§ WHAT YOU SHOULD DO
In full and without deviation, reproduce the records that follow.

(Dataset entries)
....................

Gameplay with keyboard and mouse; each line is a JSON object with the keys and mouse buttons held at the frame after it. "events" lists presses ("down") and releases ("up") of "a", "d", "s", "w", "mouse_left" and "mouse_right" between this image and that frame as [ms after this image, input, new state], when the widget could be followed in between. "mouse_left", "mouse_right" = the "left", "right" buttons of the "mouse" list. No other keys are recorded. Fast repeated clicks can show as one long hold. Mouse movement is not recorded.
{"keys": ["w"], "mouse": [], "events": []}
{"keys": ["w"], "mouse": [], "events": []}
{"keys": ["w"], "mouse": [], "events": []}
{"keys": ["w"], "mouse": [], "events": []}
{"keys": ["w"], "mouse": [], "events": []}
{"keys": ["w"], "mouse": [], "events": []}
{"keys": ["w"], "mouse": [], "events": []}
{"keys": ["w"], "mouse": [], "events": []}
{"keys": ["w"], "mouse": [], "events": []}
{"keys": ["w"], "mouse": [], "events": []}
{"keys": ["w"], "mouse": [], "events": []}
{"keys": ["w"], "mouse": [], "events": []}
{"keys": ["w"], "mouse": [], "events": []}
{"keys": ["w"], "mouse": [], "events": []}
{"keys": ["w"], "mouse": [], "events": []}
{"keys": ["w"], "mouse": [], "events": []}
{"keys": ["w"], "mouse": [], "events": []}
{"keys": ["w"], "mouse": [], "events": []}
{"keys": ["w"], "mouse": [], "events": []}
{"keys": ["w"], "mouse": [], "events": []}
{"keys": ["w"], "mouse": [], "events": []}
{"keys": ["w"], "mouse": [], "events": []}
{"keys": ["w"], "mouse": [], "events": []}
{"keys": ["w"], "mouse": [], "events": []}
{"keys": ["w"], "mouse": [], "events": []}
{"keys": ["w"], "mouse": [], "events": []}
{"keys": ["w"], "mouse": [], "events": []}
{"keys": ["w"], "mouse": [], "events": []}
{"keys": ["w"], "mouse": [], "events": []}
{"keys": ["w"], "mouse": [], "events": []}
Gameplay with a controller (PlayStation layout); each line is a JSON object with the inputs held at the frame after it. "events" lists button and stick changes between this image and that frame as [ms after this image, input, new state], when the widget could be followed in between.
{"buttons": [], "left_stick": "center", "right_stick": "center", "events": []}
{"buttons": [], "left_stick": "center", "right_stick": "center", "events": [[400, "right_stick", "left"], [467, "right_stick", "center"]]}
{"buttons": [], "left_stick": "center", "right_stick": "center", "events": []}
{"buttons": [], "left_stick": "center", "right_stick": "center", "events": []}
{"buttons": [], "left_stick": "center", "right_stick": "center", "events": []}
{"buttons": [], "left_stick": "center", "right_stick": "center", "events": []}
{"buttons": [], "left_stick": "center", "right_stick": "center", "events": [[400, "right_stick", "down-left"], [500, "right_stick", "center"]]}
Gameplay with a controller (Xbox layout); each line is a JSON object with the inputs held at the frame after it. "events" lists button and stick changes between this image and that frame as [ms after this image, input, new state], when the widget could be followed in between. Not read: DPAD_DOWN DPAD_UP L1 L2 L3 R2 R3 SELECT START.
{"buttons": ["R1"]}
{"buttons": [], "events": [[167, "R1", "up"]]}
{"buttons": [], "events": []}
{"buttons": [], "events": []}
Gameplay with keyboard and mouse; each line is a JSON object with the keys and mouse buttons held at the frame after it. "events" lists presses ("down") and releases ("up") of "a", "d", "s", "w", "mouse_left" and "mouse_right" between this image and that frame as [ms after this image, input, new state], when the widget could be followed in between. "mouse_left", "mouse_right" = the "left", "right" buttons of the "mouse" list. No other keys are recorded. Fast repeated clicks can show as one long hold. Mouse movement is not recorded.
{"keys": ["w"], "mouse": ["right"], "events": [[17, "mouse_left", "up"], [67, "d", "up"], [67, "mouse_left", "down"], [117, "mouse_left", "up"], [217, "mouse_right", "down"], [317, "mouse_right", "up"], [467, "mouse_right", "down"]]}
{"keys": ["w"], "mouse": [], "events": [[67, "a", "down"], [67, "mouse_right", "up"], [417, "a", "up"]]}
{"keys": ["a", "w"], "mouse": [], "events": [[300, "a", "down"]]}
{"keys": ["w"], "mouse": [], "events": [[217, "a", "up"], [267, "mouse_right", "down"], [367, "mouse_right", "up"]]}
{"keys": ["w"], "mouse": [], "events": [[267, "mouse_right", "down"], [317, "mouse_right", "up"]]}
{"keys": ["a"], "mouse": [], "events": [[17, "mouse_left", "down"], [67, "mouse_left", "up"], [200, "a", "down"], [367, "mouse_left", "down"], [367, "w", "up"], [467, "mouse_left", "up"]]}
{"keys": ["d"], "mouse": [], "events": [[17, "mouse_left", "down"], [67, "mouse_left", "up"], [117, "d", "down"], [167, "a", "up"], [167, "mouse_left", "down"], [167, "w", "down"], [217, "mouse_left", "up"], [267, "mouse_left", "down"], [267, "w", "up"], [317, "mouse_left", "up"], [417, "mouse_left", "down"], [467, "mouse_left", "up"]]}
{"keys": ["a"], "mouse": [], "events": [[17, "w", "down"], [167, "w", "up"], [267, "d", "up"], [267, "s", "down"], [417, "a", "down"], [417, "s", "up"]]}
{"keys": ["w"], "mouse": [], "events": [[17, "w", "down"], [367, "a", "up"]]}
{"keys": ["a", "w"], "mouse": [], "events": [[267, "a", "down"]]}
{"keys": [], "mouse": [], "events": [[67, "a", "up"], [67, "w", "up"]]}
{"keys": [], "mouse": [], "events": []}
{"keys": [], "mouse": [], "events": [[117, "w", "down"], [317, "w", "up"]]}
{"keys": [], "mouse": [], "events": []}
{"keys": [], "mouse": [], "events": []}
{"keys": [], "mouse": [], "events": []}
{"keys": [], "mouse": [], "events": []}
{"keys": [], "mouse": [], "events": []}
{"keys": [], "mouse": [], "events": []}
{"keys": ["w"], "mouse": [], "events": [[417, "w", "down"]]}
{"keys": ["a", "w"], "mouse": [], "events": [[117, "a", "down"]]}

....................

§ TASK SOLUTION
Gameplay with keyboard and mouse; each line is a JSON object with the keys and mouse buttons held at the frame after it. "events" lists presses ("down") and releases ("up") of "a", "d", "s", "w", "mouse_left" and "mouse_right" between this image and that frame as [ms after this image, input, new state], when the widget could be followed in between. "mouse_left", "mouse_right" = the "left", "right" buttons of the "mouse" list. No other keys are recorded. Fast repeated clicks can show as one long hold. Mouse movement is not recorded.
{"keys": ["w"], "mouse": [], "events": []}
{"keys": ["w"], "mouse": [], "events": []}
{"keys": ["w"], "mouse": [], "events": []}
{"keys": ["w"], "mouse": [], "events": []}
{"keys": ["w"], "mouse": [], "events": []}
{"keys": ["w"], "mouse": [], "events": []}
{"keys": ["w"], "mouse": [], "events": []}
{"keys": ["w"], "mouse": [], "events": []}
{"keys": ["w"], "mouse": [], "events": []}
{"keys": ["w"], "mouse": [], "events": []}
{"keys": ["w"], "mouse": [], "events": []}
{"keys": ["w"], "mouse": [], "events": []}
{"keys": ["w"], "mouse": [], "events": []}
{"keys": ["w"], "mouse": [], "events": []}
{"keys": ["w"], "mouse": [], "events": []}
{"keys": ["w"], "mouse": [], "events": []}
{"keys": ["w"], "mouse": [], "events": []}
{"keys": ["w"], "mouse": [], "events": []}
{"keys": ["w"], "mouse": [], "events": []}
{"keys": ["w"], "mouse": [], "events": []}
{"keys": ["w"], "mouse": [], "events": []}
{"keys": ["w"], "mouse": [], "events": []}
{"keys": ["w"], "mouse": [], "events": []}
{"keys": ["w"], "mouse": [], "events": []}
{"keys": ["w"], "mouse": [], "events": []}
{"keys": ["w"], "mouse": [], "events": []}
{"keys": ["w"], "mouse": [], "events": []}
{"keys": ["w"], "mouse": [], "events": []}
{"keys": ["w"], "mouse": [], "events": []}
{"keys": ["w"], "mouse": [], "events": []}
Gameplay with a controller (PlayStation layout); each line is a JSON object with the inputs held at the frame after it. "events" lists button and stick changes between this image and that frame as [ms after this image, input, new state], when the widget could be followed in between.
{"buttons": [], "left_stick": "center", "right_stick": "center", "events": []}
{"buttons": [], "left_stick": "center", "right_stick": "center", "events": [[400, "right_stick", "left"], [467, "right_stick", "center"]]}
{"buttons": [], "left_stick": "center", "right_stick": "center", "events": []}
{"buttons": [], "left_stick": "center", "right_stick": "center", "events": []}
{"buttons": [], "left_stick": "center", "right_stick": "center", "events": []}
{"buttons": [], "left_stick": "center", "right_stick": "center", "events": []}
{"buttons": [], "left_stick": "center", "right_stick": "center", "events": [[400, "right_stick", "down-left"], [500, "right_stick", "center"]]}
Gameplay with a controller (Xbox layout); each line is a JSON object with the inputs held at the frame after it. "events" lists button and stick changes between this image and that frame as [ms after this image, input, new state], when the widget could be followed in between. Not read: DPAD_DOWN DPAD_UP L1 L2 L3 R2 R3 SELECT START.
{"buttons": ["R1"]}
{"buttons": [], "events": [[167, "R1", "up"]]}
{"buttons": [], "events": []}
{"buttons": [], "events": []}
Gameplay with keyboard and mouse; each line is a JSON object with the keys and mouse buttons held at the frame after it. "events" lists presses ("down") and releases ("up") of "a", "d", "s", "w", "mouse_left" and "mouse_right" between this image and that frame as [ms after this image, input, new state], when the widget could be followed in between. "mouse_left", "mouse_right" = the "left", "right" buttons of the "mouse" list. No other keys are recorded. Fast repeated clicks can show as one long hold. Mouse movement is not recorded.
{"keys": ["w"], "mouse": ["right"], "events": [[17, "mouse_left", "up"], [67, "d", "up"], [67, "mouse_left", "down"], [117, "mouse_left", "up"], [217, "mouse_right", "down"], [317, "mouse_right", "up"], [467, "mouse_right", "down"]]}
{"keys": ["w"], "mouse": [], "events": [[67, "a", "down"], [67, "mouse_right", "up"], [417, "a", "up"]]}
{"keys": ["a", "w"], "mouse": [], "events": [[300, "a", "down"]]}
{"keys": ["w"], "mouse": [], "events": [[217, "a", "up"], [267, "mouse_right", "down"], [367, "mouse_right", "up"]]}
{"keys": ["w"], "mouse": [], "events": [[267, "mouse_right", "down"], [317, "mouse_right", "up"]]}
{"keys": ["a"], "mouse": [], "events": [[17, "mouse_left", "down"], [67, "mouse_left", "up"], [200, "a", "down"], [367, "mouse_left", "down"], [367, "w", "up"], [467, "mouse_left", "up"]]}
{"keys": ["d"], "mouse": [], "events": [[17, "mouse_left", "down"], [67, "mouse_left", "up"], [117, "d", "down"], [167, "a", "up"], [167, "mouse_left", "down"], [167, "w", "down"], [217, "mouse_left", "up"], [267, "mouse_left", "down"], [267, "w", "up"], [317, "mouse_left", "up"], [417, "mouse_left", "down"], [467, "mouse_left", "up"]]}
{"keys": ["a"], "mouse": [], "events": [[17, "w", "down"], [167, "w", "up"], [267, "d", "up"], [267, "s", "down"], [417, "a", "down"], [417, "s", "up"]]}
{"keys": ["w"], "mouse": [], "events": [[17, "w", "down"], [367, "a", "up"]]}
{"keys": ["a", "w"], "mouse": [], "events": [[267, "a", "down"]]}
{"keys": [], "mouse": [], "events": [[67, "a", "up"], [67, "w", "up"]]}
{"keys": [], "mouse": [], "events": []}
{"keys": [], "mouse": [], "events": [[117, "w", "down"], [317, "w", "up"]]}
{"keys": [], "mouse": [], "events": []}
{"keys": [], "mouse": [], "events": []}
{"keys": [], "mouse": [], "events": []}
{"keys": [], "mouse": [], "events": []}
{"keys": [], "mouse": [], "events": []}
{"keys": [], "mouse": [], "events": []}
{"keys": ["w"], "mouse": [], "events": [[417, "w", "down"]]}
{"keys": ["a", "w"], "mouse": [], "events": [[117, "a", "down"]]}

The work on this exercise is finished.